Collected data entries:
-=-=-=-=-

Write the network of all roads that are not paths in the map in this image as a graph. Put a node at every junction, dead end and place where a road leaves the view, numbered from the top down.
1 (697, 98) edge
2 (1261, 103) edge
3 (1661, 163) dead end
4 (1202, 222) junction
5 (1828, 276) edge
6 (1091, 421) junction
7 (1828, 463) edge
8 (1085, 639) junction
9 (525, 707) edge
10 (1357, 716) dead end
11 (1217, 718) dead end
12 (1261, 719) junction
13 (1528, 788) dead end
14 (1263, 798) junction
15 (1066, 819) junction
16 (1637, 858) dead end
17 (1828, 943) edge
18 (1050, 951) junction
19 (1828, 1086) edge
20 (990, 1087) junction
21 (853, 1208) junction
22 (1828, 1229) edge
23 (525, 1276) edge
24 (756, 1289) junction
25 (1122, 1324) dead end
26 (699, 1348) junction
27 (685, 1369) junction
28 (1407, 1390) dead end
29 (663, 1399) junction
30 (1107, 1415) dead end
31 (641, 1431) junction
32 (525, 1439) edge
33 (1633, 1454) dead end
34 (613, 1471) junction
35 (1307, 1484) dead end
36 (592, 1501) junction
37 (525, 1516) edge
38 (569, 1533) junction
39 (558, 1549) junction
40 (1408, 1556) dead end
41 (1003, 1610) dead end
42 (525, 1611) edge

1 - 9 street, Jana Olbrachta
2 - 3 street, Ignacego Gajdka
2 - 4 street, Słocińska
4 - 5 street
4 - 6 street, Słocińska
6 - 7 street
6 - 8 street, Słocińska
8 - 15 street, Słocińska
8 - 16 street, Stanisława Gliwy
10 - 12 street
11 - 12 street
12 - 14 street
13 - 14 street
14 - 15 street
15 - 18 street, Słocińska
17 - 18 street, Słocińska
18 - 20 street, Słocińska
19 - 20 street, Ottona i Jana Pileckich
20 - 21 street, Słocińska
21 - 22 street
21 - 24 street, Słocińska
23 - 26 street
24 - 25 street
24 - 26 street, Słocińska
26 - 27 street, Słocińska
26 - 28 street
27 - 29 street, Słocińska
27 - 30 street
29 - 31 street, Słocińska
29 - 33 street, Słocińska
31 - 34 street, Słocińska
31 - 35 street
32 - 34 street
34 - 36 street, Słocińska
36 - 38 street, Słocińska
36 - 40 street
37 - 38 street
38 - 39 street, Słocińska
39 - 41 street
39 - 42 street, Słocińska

-=-=-=-=-

● **WHAT YOU SHOULD DO**: Reproduce each line of the records in which the string "edge" appears.

● **OUTPUT**:
1 (697, 98) edge
2 (1261, 103) edge
5 (1828, 276) edge
7 (1828, 463) edge
9 (525, 707) edge
17 (1828, 943) edge
19 (1828, 1086) edge
22 (1828, 1229) edge
23 (525, 1276) edge
32 (525, 1439) edge
37 (525, 1516) edge
42 (525, 1611) edge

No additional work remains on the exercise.